- DATA EXTRACT
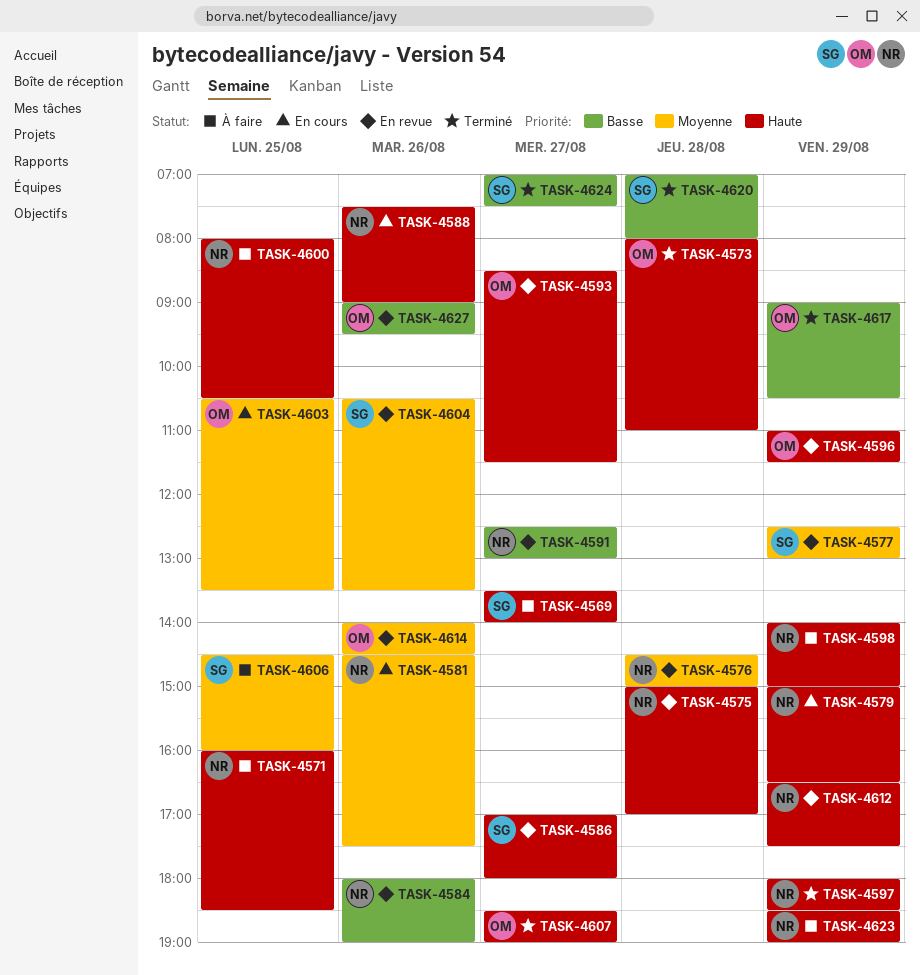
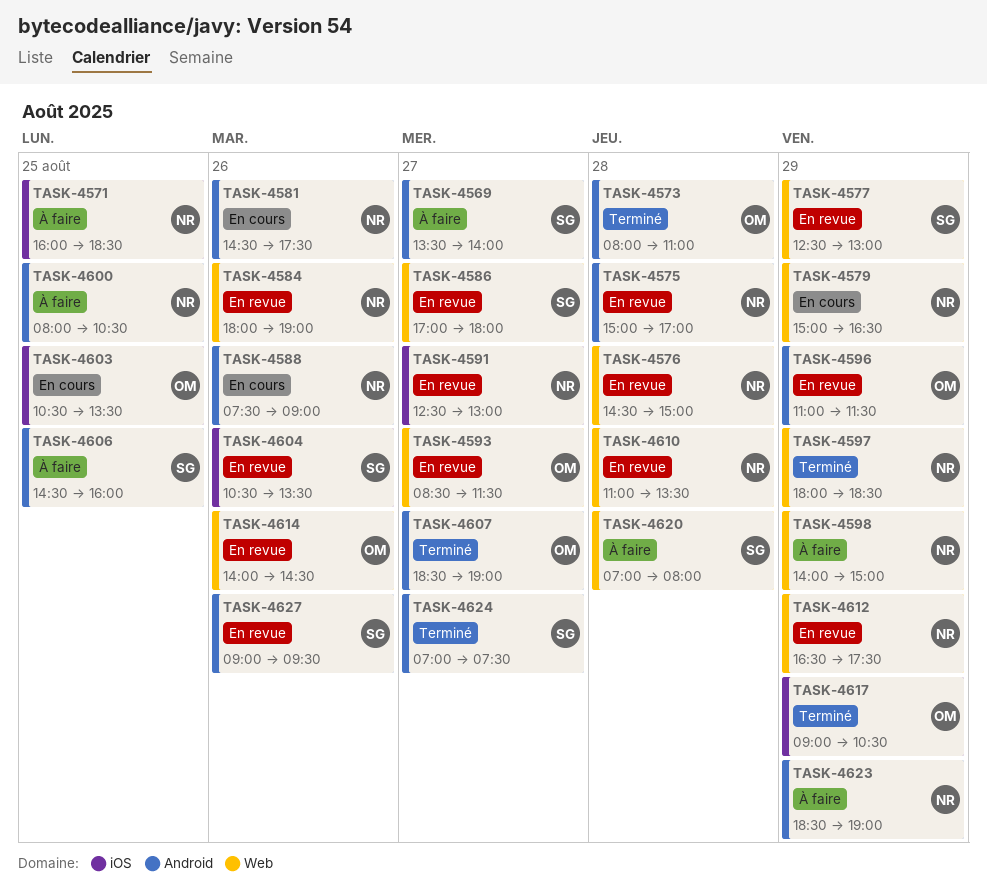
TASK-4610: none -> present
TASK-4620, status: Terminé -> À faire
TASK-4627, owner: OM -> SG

* * *

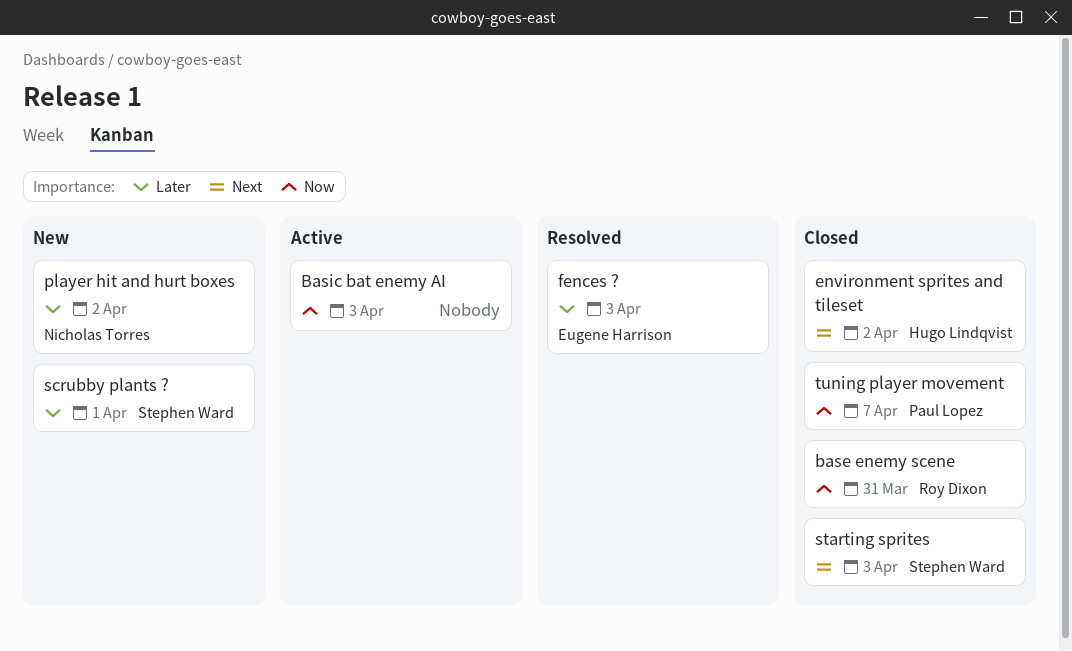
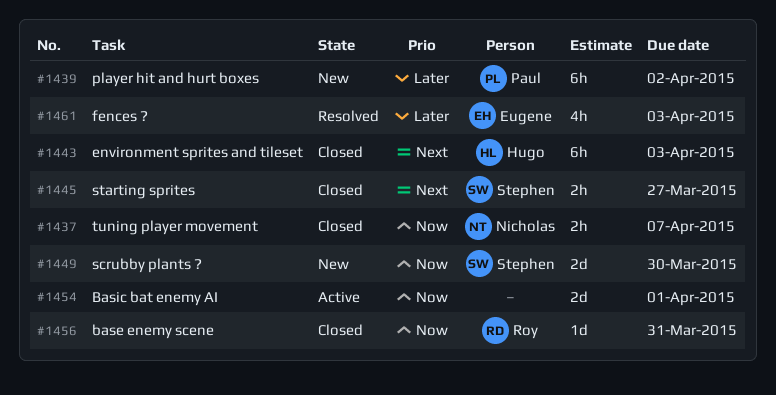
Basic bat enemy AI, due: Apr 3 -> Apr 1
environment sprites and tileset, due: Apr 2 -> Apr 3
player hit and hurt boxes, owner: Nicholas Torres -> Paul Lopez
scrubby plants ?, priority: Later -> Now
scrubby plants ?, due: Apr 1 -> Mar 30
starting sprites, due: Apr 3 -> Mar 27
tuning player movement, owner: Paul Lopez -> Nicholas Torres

- GOAL OF THE EXERCISE
All that is wanted is the stretch of lines above from the one containing "scrubby plants ?, priority: Later -> Now" through the one containing "tuning player movement, owner: Paul", duplicated exactly.

- RESULT OF THE TASK
scrubby plants ?, priority: Later -> Now
scrubby plants ?, due: Apr 1 -> Mar 30
starting sprites, due: Apr 3 -> Mar 27
tuning player movement, owner: Paul Lopez -> Nicholas Torres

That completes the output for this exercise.